* **Work task**:
Render the records, from the start through the line containing "ロフトワークの金岡さん", as a Markdown table with the columns Row and Text, giving each line its own numbered row. Leave out blank lines and the pictures.

* **Exercise input**:
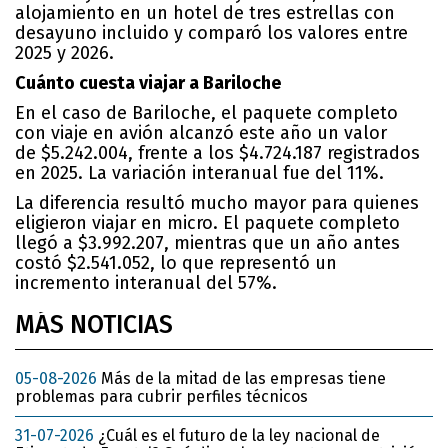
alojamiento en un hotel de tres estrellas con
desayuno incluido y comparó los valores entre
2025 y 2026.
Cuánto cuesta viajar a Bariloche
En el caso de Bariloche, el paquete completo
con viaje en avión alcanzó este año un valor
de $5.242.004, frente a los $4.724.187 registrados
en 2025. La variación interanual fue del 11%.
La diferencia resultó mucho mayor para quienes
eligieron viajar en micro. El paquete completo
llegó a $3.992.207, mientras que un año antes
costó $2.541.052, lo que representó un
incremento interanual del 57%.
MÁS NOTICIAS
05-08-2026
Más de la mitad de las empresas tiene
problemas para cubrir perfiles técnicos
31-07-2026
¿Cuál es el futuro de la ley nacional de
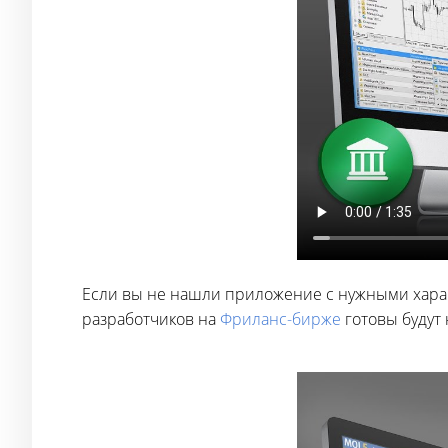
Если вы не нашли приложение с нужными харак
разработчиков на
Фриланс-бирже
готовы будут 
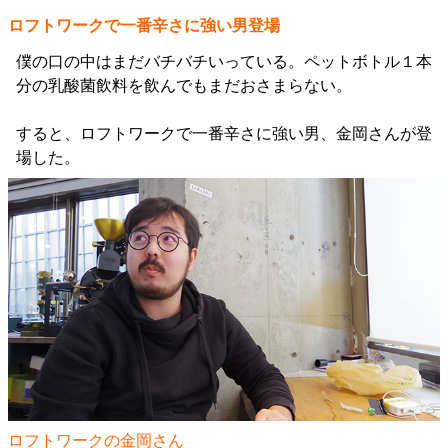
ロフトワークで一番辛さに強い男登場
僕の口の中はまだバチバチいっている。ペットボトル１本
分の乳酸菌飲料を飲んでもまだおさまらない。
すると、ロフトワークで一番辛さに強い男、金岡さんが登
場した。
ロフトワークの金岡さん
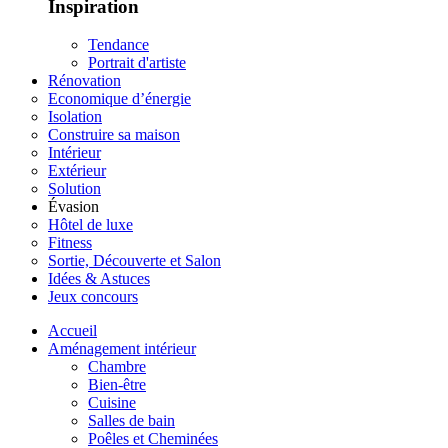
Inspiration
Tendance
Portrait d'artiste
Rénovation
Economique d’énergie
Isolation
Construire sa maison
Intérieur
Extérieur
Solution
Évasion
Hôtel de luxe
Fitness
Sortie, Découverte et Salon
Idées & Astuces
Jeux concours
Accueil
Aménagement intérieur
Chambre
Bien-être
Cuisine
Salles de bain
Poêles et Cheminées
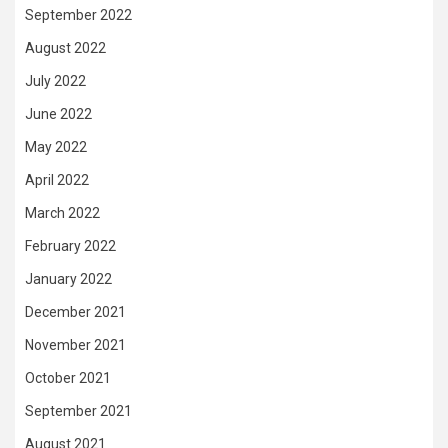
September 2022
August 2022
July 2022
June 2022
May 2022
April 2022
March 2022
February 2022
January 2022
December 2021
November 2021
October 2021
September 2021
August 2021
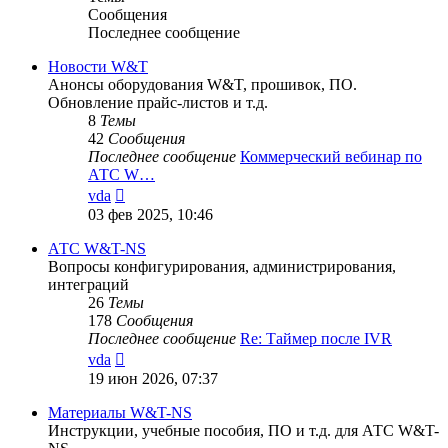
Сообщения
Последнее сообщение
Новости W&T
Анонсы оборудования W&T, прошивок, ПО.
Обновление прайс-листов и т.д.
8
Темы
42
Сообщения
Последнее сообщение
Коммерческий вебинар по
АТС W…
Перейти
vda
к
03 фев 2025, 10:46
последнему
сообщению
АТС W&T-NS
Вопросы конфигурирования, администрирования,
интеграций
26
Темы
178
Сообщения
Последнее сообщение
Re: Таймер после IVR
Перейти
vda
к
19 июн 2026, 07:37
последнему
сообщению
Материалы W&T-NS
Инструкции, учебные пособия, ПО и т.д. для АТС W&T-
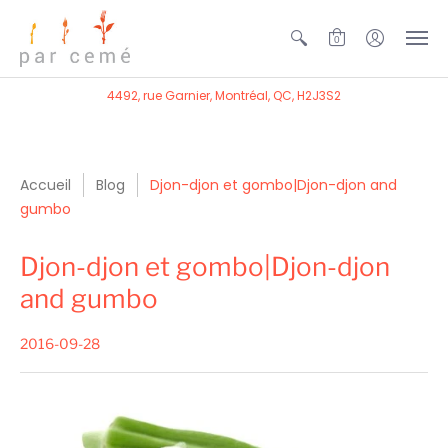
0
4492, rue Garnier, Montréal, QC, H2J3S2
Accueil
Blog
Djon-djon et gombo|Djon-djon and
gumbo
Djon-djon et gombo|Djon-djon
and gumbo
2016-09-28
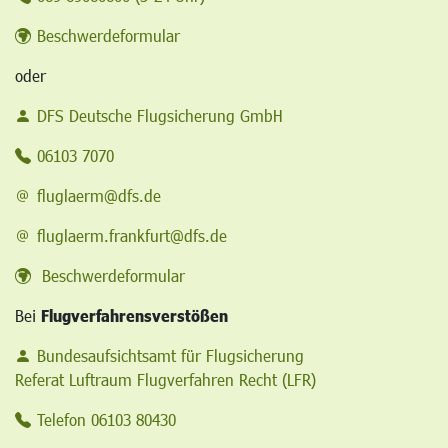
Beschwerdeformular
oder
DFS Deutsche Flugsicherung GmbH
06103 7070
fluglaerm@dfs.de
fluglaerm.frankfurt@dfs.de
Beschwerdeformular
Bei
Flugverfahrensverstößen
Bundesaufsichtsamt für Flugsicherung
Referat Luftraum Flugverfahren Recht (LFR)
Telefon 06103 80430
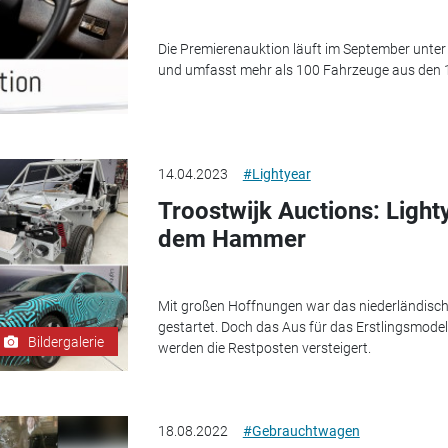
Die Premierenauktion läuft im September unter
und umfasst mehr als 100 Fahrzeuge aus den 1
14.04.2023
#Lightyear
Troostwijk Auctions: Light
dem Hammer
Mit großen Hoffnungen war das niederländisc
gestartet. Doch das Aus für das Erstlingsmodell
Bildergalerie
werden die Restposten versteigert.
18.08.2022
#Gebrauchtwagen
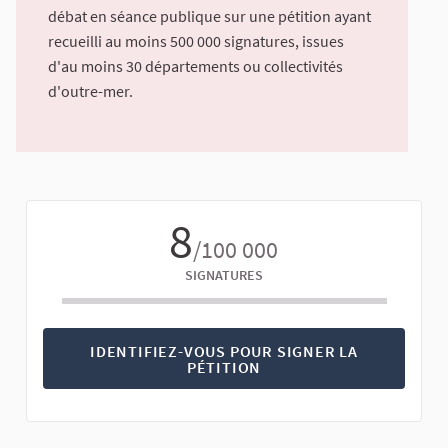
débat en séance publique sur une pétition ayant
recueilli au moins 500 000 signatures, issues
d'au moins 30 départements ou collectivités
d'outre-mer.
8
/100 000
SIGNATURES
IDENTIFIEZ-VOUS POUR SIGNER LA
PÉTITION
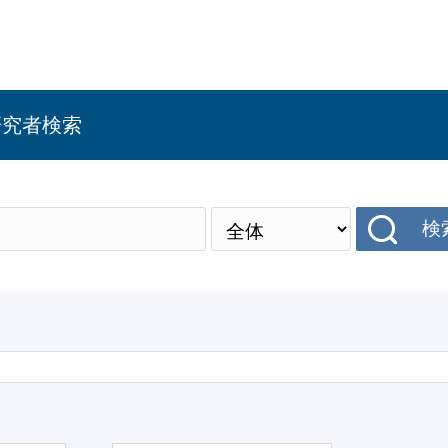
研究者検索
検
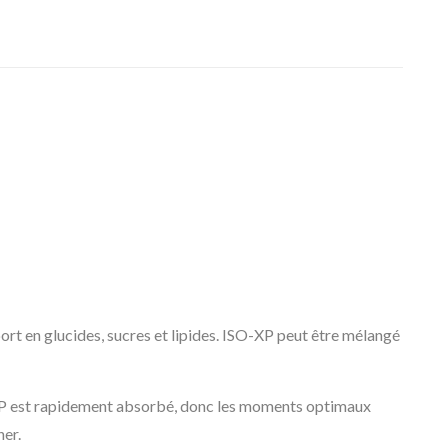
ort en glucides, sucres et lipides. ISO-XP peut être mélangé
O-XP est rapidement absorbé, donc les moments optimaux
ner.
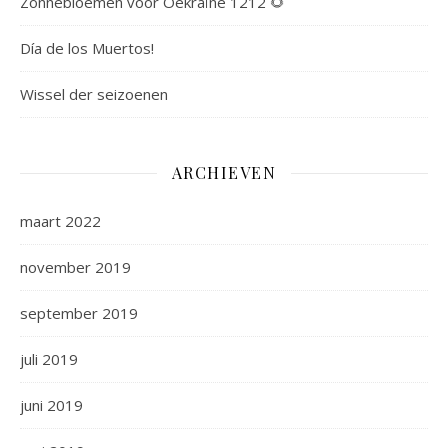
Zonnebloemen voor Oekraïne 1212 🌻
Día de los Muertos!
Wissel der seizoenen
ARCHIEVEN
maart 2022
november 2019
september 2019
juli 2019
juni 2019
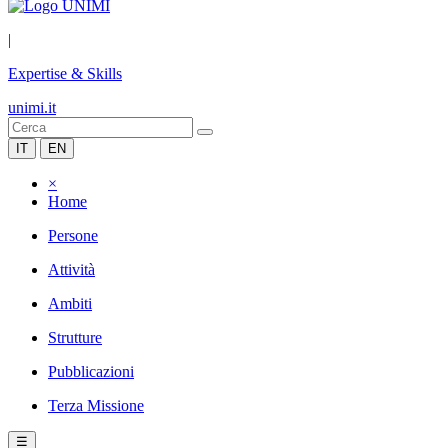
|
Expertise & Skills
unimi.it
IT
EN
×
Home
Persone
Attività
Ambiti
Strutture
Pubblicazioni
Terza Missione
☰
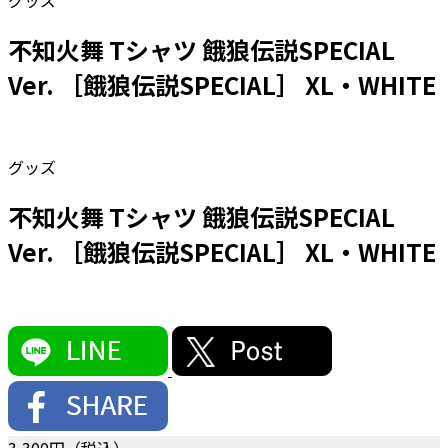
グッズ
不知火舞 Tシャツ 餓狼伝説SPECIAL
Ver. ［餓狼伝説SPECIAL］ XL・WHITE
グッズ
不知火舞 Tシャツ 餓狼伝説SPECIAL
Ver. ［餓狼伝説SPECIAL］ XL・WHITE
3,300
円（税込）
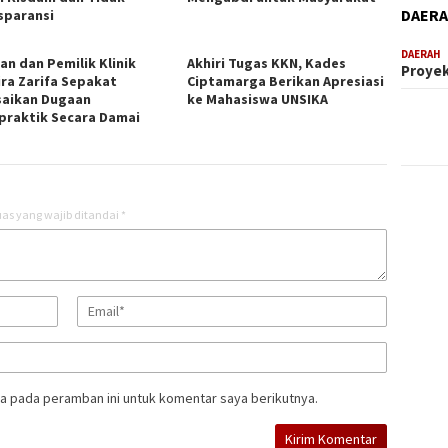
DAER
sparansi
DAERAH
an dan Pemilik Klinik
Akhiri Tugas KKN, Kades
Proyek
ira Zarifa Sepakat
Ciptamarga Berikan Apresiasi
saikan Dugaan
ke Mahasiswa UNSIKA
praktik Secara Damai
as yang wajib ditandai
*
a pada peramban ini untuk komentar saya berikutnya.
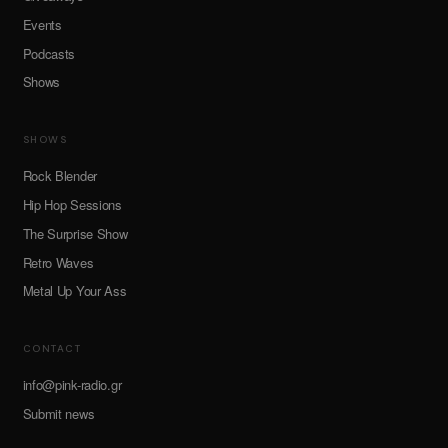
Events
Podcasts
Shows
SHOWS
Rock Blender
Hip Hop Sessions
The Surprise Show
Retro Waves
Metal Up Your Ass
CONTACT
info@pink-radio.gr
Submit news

* **Written response**:
| Row | Text |
|---|---|
| 1 | alojamiento en un hotel de tres estrellas con |
| 2 | desayuno incluido y comparó los valores entre |
| 3 | 2025 y 2026. |
| 4 | Cuánto cuesta viajar a Bariloche |
| 5 | En el caso de Bariloche, el paquete completo |
| 6 | con viaje en avión alcanzó este año un valor |
| 7 | de $5.242.004, frente a los $4.724.187 registrados |
| 8 | en 2025. La variación interanual fue del 11%. |
| 9 | La diferencia resultó mucho mayor para quienes |
| 10 | eligieron viajar en micro. El paquete completo |
| 11 | llegó a $3.992.207, mientras que un año antes |
| 12 | costó $2.541.052, lo que representó un |
| 13 | incremento interanual del 57%. |
| 14 | MÁS NOTICIAS |
| 15 | 05-08-2026 |
| 16 | Más de la mitad de las empresas tiene |
| 17 | problemas para cubrir perfiles técnicos |
| 18 | 31-07-2026 |
| 19 | ¿Cuál es el futuro de la ley nacional de |
| 20 | Если вы не нашли приложение с нужными харак |
| 21 | разработчиков на |
| 22 | Фриланс-бирже |
| 23 | готовы будут  |
| 24 | ロフトワークで一番辛さに強い男登場 |
| 25 | 僕の口の中はまだバチバチいっている。ペットボトル１本 |
| 26 | 分の乳酸菌飲料を飲んでもまだおさまらない。 |
| 27 | すると、ロフトワークで一番辛さに強い男、金岡さんが登 |
| 28 | 場した。 |
| 29 | ロフトワークの金岡さん |